▸ **Activity**
Reproduce the lines in the material below, from the line containing "10 Ağustos 2017" to the line containing "klip çalışmasında, Anıl", with both of those lines included.

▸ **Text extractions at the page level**
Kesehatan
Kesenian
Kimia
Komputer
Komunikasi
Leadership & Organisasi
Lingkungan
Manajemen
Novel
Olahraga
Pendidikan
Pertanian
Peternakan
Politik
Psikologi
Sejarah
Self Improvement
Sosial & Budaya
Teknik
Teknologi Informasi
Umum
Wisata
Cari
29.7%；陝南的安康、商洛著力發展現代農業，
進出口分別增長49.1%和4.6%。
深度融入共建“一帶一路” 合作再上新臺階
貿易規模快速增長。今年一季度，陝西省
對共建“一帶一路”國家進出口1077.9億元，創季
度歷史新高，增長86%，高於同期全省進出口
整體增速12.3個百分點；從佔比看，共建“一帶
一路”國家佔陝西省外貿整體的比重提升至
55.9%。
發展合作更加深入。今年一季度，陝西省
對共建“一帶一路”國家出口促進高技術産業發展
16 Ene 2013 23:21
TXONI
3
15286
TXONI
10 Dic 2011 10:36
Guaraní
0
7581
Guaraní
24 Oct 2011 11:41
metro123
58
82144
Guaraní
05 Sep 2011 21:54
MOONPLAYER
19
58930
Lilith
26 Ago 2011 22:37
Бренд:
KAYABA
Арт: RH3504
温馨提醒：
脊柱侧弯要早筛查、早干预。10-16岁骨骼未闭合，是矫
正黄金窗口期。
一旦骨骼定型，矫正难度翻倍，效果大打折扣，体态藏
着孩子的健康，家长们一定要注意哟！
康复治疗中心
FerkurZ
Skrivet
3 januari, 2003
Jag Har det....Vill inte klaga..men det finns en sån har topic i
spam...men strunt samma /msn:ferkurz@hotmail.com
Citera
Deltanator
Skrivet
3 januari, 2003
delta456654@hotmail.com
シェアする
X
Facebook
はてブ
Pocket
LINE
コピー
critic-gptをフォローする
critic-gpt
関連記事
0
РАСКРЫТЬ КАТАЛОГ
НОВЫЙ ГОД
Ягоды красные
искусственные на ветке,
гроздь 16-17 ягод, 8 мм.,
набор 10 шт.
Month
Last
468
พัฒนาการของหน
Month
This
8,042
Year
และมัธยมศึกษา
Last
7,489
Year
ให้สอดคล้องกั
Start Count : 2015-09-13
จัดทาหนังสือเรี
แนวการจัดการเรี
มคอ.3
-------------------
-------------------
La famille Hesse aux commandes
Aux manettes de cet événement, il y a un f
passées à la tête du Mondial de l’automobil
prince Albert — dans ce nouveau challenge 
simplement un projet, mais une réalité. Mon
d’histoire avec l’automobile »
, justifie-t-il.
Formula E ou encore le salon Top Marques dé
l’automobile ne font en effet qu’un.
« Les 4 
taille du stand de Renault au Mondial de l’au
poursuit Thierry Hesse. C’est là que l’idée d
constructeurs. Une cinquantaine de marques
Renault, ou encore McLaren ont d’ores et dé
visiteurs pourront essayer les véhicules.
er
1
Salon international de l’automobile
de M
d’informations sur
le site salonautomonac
==
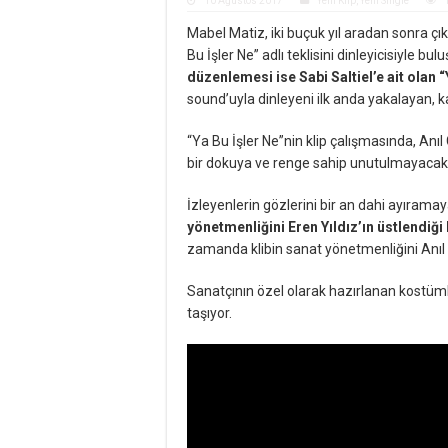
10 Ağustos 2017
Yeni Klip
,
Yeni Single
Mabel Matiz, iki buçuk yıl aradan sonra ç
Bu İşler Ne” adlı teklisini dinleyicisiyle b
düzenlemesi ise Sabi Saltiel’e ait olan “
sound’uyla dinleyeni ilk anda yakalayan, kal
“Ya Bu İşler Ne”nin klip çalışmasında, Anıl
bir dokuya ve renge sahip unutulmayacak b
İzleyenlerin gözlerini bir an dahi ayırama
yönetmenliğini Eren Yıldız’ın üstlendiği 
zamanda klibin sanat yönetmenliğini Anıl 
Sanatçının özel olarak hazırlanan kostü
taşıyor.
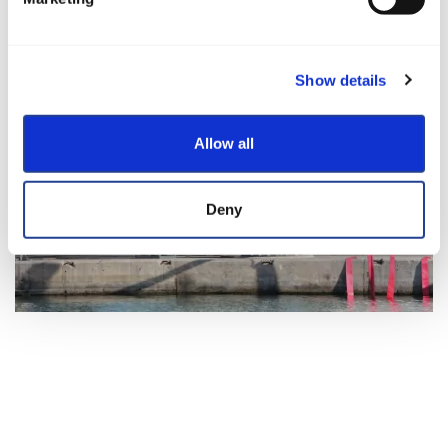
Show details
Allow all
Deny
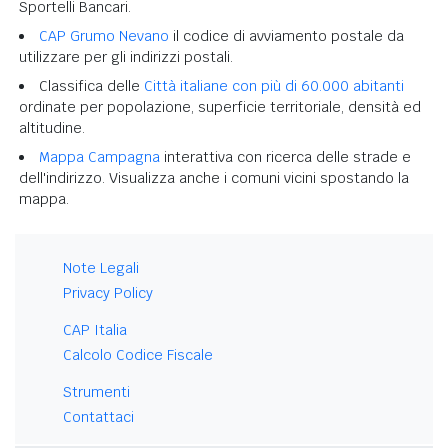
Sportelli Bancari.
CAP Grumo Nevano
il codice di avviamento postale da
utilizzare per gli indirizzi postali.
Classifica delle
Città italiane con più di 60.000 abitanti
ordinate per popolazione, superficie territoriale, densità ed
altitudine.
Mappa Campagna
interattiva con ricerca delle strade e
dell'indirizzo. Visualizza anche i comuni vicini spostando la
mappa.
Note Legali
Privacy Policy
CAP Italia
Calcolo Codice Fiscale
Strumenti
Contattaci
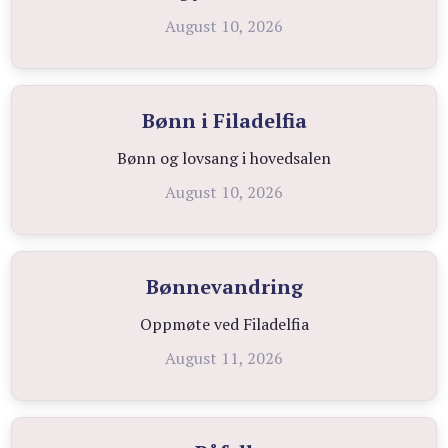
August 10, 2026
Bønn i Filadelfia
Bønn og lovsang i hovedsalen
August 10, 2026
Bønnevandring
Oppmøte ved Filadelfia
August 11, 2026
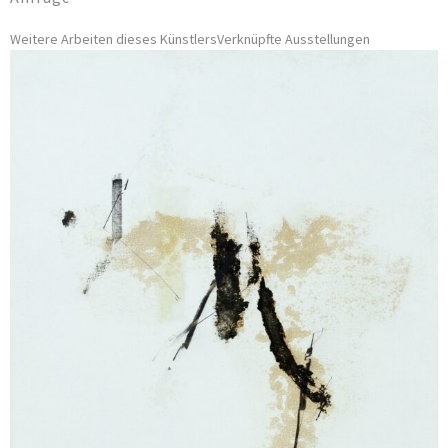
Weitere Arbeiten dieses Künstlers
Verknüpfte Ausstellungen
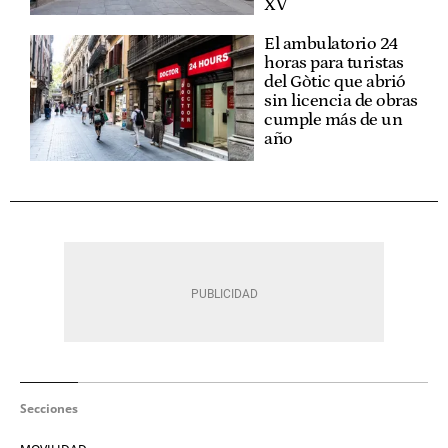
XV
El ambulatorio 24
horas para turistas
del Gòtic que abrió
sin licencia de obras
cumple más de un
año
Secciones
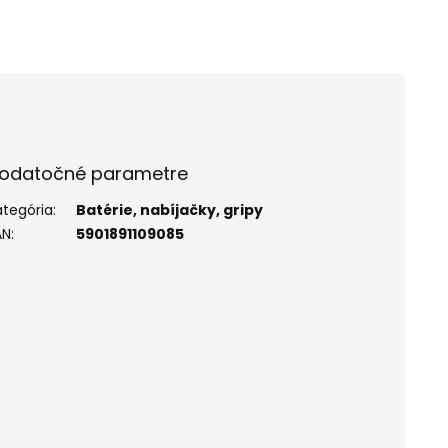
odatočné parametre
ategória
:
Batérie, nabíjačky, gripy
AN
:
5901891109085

▸ **Answer to the exercise**
10 Ağustos 2017
Yeni Klip
,
Yeni Single
Mabel Matiz, iki buçuk yıl aradan sonra ç
Bu İşler Ne” adlı teklisini dinleyicisiyle b
düzenlemesi ise Sabi Saltiel’e ait olan “
sound’uyla dinleyeni ilk anda yakalayan, kal
“Ya Bu İşler Ne”nin klip çalışmasında, Anıl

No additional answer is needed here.